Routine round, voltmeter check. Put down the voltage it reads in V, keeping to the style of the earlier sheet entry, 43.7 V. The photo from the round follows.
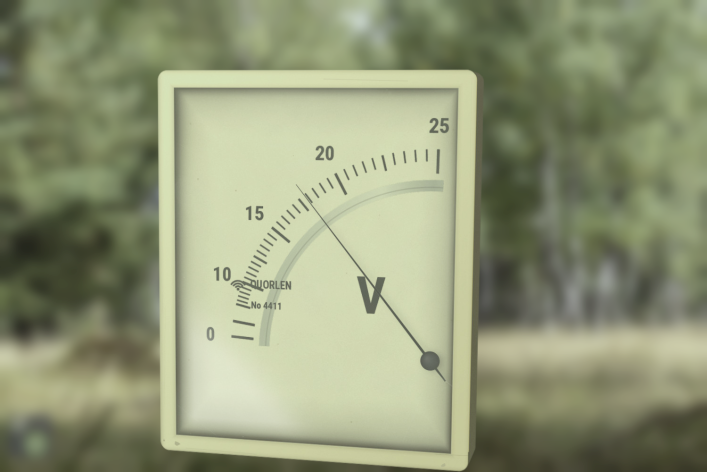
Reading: 18 V
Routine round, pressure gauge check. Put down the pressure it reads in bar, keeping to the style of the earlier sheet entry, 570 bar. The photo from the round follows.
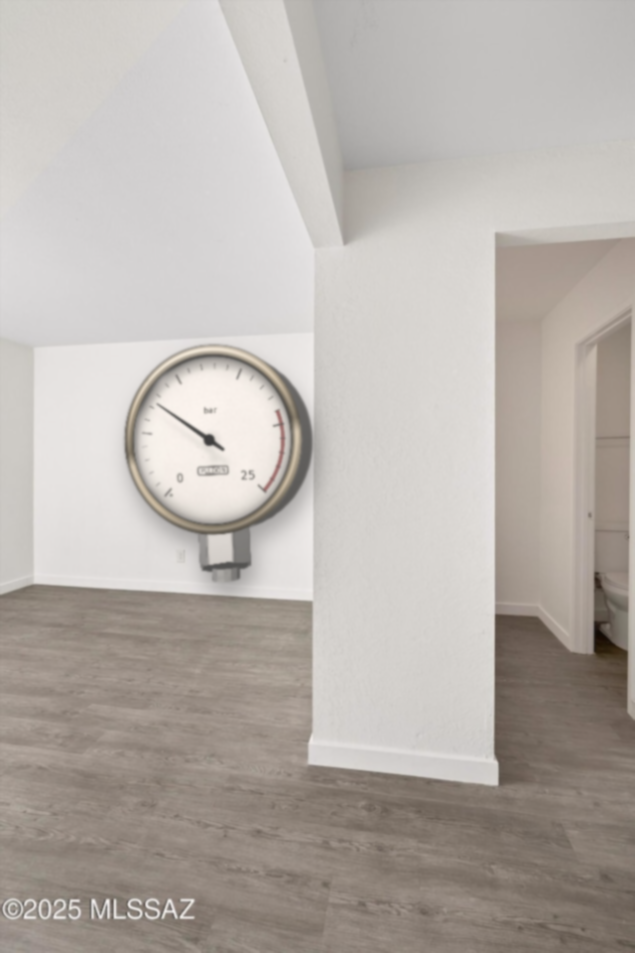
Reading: 7.5 bar
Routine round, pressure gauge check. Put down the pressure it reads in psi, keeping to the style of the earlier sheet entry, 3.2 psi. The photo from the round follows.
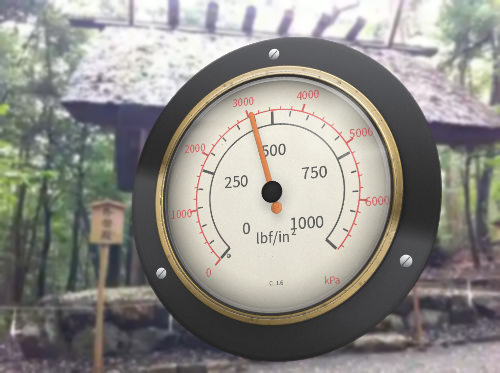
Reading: 450 psi
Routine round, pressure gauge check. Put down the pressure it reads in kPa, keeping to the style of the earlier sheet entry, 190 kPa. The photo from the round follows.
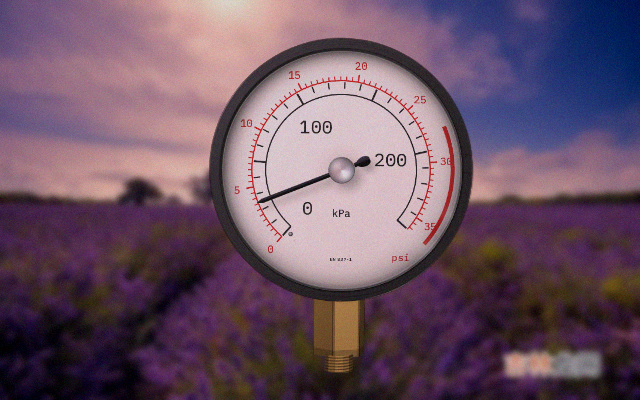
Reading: 25 kPa
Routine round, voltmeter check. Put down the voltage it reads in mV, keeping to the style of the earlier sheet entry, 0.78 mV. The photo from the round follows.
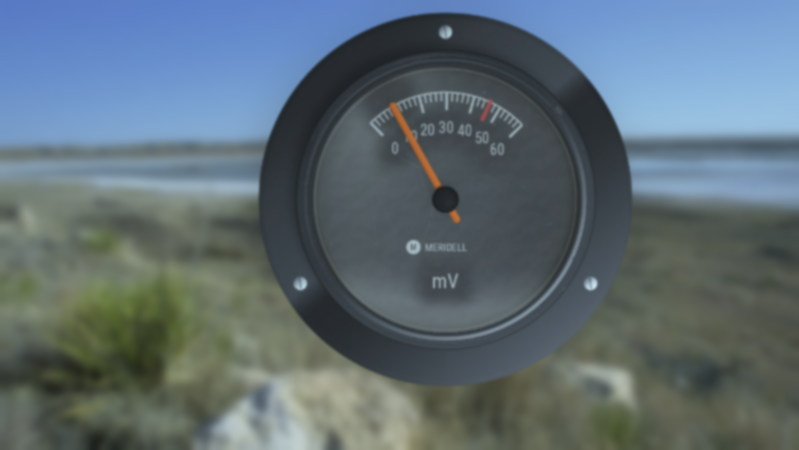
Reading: 10 mV
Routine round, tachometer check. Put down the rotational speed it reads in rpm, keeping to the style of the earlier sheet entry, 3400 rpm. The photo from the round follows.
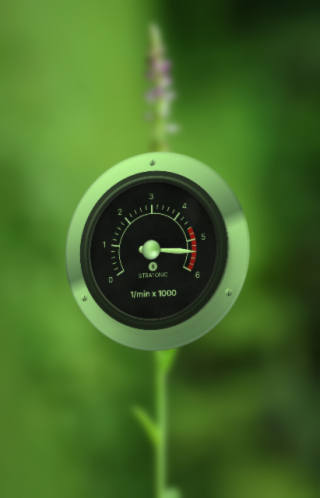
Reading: 5400 rpm
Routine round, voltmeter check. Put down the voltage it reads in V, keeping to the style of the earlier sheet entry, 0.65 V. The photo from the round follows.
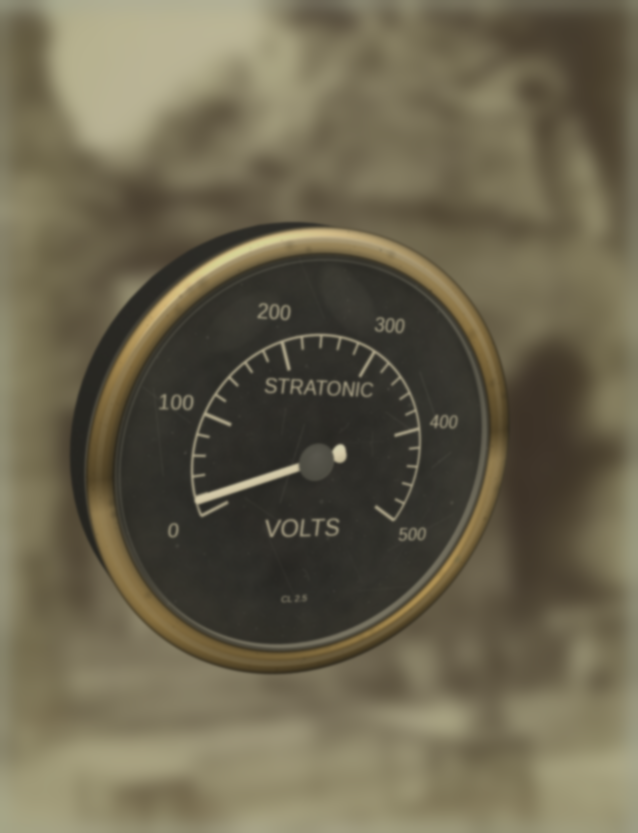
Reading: 20 V
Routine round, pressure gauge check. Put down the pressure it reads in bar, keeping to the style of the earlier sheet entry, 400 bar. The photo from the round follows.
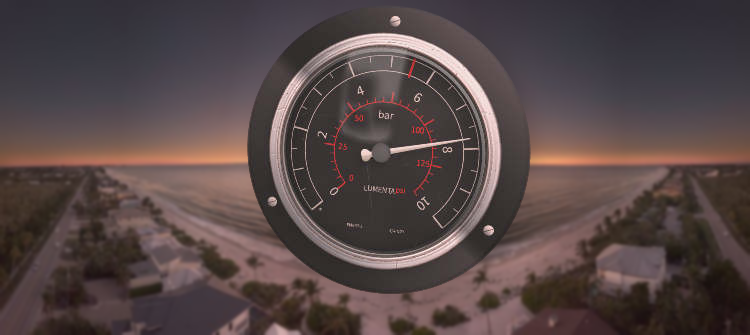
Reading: 7.75 bar
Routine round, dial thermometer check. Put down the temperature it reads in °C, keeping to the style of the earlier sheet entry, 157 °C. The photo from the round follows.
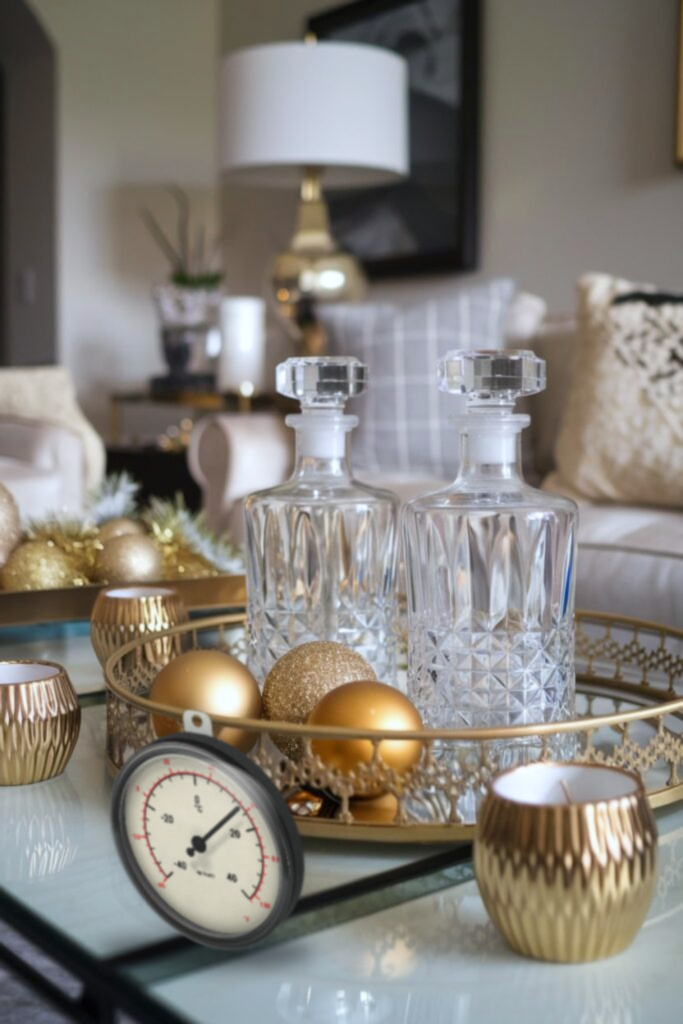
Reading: 14 °C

◆ ◆ ◆ ◆ ◆

== Directive ==
Copy every entry above word for word, leaving out the pictures.

== Task solution ==
Routine round, voltmeter check. Put down the voltage it reads in V, keeping to the style of the earlier sheet entry, 43.7 V. The photo from the round follows.
Reading: 18 V
Routine round, pressure gauge check. Put down the pressure it reads in bar, keeping to the style of the earlier sheet entry, 570 bar. The photo from the round follows.
Reading: 7.5 bar
Routine round, pressure gauge check. Put down the pressure it reads in psi, keeping to the style of the earlier sheet entry, 3.2 psi. The photo from the round follows.
Reading: 450 psi
Routine round, pressure gauge check. Put down the pressure it reads in kPa, keeping to the style of the earlier sheet entry, 190 kPa. The photo from the round follows.
Reading: 25 kPa
Routine round, voltmeter check. Put down the voltage it reads in mV, keeping to the style of the earlier sheet entry, 0.78 mV. The photo from the round follows.
Reading: 10 mV
Routine round, tachometer check. Put down the rotational speed it reads in rpm, keeping to the style of the earlier sheet entry, 3400 rpm. The photo from the round follows.
Reading: 5400 rpm
Routine round, voltmeter check. Put down the voltage it reads in V, keeping to the style of the earlier sheet entry, 0.65 V. The photo from the round follows.
Reading: 20 V
Routine round, pressure gauge check. Put down the pressure it reads in bar, keeping to the style of the earlier sheet entry, 400 bar. The photo from the round follows.
Reading: 7.75 bar
Routine round, dial thermometer check. Put down the temperature it reads in °C, keeping to the style of the earlier sheet entry, 157 °C. The photo from the round follows.
Reading: 14 °C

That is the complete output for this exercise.